The answer must be every line of the records below that holds the word "Detective".

Start of INFORMATION SUPPLIED

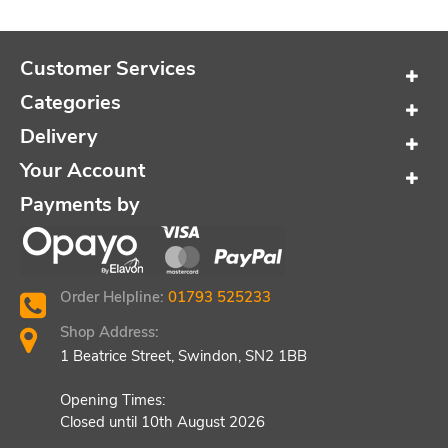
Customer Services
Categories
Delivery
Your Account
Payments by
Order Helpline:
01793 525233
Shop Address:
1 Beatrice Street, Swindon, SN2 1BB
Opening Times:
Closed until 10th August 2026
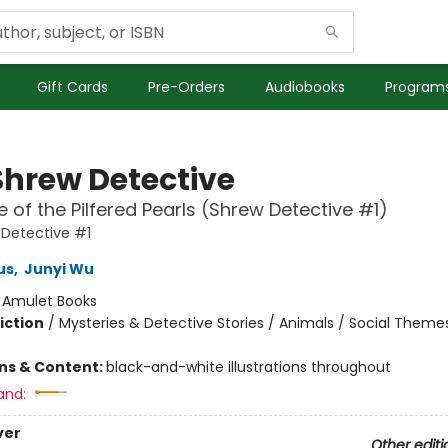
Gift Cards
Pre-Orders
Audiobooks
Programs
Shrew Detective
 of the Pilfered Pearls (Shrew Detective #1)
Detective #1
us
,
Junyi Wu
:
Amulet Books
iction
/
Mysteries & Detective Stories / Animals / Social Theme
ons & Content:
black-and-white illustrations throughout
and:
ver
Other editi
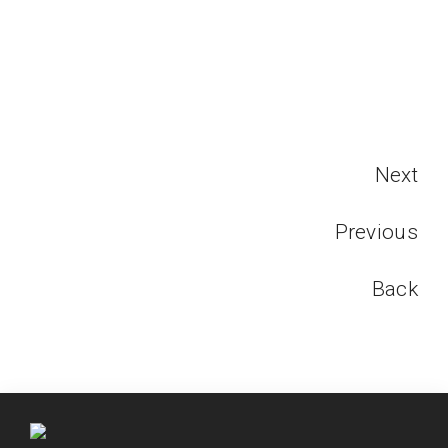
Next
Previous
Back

End of INFORMATION SUPPLIED
Start of INFORMATION SUPPLIED

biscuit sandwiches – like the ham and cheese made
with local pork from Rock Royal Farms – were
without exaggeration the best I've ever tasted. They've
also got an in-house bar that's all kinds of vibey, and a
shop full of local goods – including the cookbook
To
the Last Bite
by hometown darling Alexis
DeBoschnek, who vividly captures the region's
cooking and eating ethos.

End of INFORMATION SUPPLIED
Start of INFORMATION SUPPLIED

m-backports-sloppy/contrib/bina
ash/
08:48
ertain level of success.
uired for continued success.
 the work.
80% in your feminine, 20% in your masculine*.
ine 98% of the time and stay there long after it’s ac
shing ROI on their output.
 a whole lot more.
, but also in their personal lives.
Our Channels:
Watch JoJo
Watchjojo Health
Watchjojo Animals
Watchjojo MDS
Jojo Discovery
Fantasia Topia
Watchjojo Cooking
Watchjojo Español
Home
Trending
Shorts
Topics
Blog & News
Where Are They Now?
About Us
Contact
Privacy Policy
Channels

End of INFORMATION SUPPLIED

ANSWER SPACE:
Shrew Detective
 of the Pilfered Pearls (Shrew Detective #1)
Detective #1
Mysteries & Detective Stories / Animals / Social Theme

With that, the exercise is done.